Tag Archives: How to write a novel

Does Editing Kill your Creativity?

I’m closing in on the end of my manuscript, with just five or six thousand words yet to write. I am SO excited about that! And even though I haven’t quite made it to the end yet, I’m already starting to look back at the process that got me here, comparing my methods with those of other writers I know.

I love to read my friends’ blogs—I learn so much about how different people approach the challenges of writing that way. I recall one friend in particular, Sheila McClune, writing about her difficulties switching between “writer head” and “editor head.” Once she stopped working on her first draft to go back and edit, she had a terrible time beginning to write again.

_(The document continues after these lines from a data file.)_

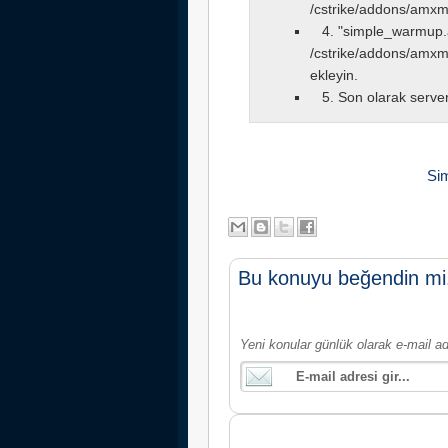
/cstrike/addons/amxm
4. "simple_warmup.a
/cstrike/addons/amxmo
ekleyin.
5. Son olarak servere
Sim
Bu konuyu beğendin mi
Yeni konular günlük olarak e-mail ad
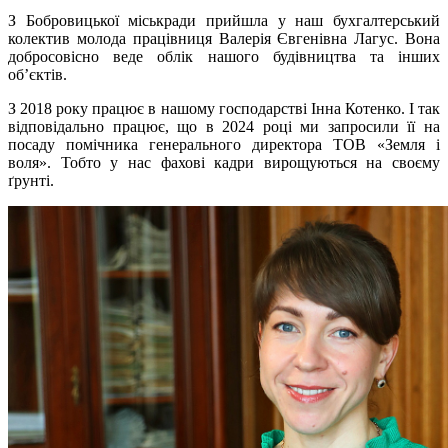
З Бобровицької міськради прийшла у наш бухгалтерський
колектив молода працівниця Валерія Євгенівна Лагус. Вона
добросовісно веде облік нашого будівництва та інших
об’єктів.
З 2018 року працює в нашому господарстві Інна Котенко. І так
відповідально працює, що в 2024 році ми запросили її на
посаду помічника генерального директора ТОВ «Земля і
воля». Тобто у нас фахові кадри вирощуються на своєму
ґрунті.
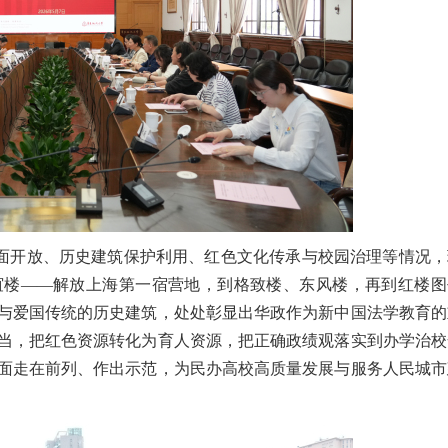
面开放、历史建筑保护利用、红色文化传承与校园治理等情况，
谊楼
——解放上海第一宿营地，到格致楼、东风楼，再到红楼图
与爱国传统的历史建筑，处处彰显出华政作为新中国法学教育的
当，把红色资源转化为育人资源，把正确政绩观落实到办学治校
面走在前列、作出示范，为民办高校高质量发展与服务人民城市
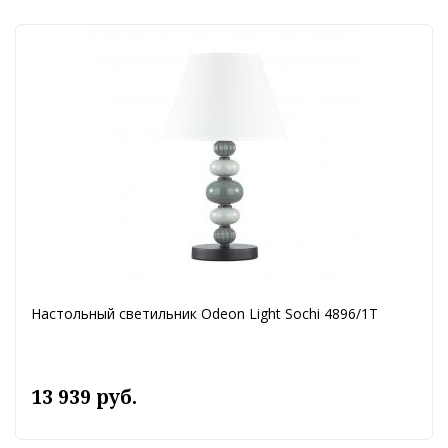
Настольный светильник Odeon Light Sochi 4896/1T
13 939 руб.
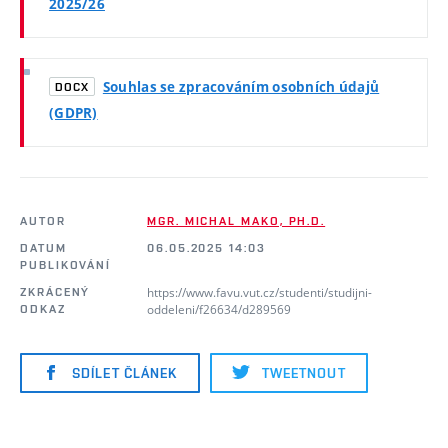
2025/26
Souhlas se zpracováním osobních údajů
DOCX
(GDPR)
AUTOR
MGR. MICHAL MAKO, PH.D.
DATUM
06.05.2025 14:03
PUBLIKOVÁNÍ
https://www.favu.vut.cz/studenti/studijni-
ZKRÁCENÝ
oddeleni/f26634/d289569
ODKAZ
SDÍLET ČLÁNEK
TWEETNOUT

That internal editor just wouldn’t shut up and let her create.

One would think I would have learned from her experience and avoided editing until I had a completed draft in hand. But no.

From the very beginning, I’ve been obsessively editing and seeking feedback to help me identify my personal foibles. Some chapters have already been through multiple rounds of revision and more than a dozen beta readers. I know writers who would cringe at the idea of letting so many cooks spoil the broth.

So was it a mistake? I don’t think so. As long as you get to your goal, it’s all good, right? No doubt I could have completed a first draft more quickly, but since this is my first attempt at a novel, I was on the steep part of the learning curve. Having that ongoing feedback helped me identify mistakes early on, and my writing improved immensely because of it. I may eat these words in a few months, but I’m hoping that means I’ll have less of a mess to clean up when I officially enter the revision stage.

The biggest thing I have learned is that every writer is different, and no single approach works for everyone. So how about you? Do you edit as you go or wait until your first draft is finished? I’d love to hear your experiences!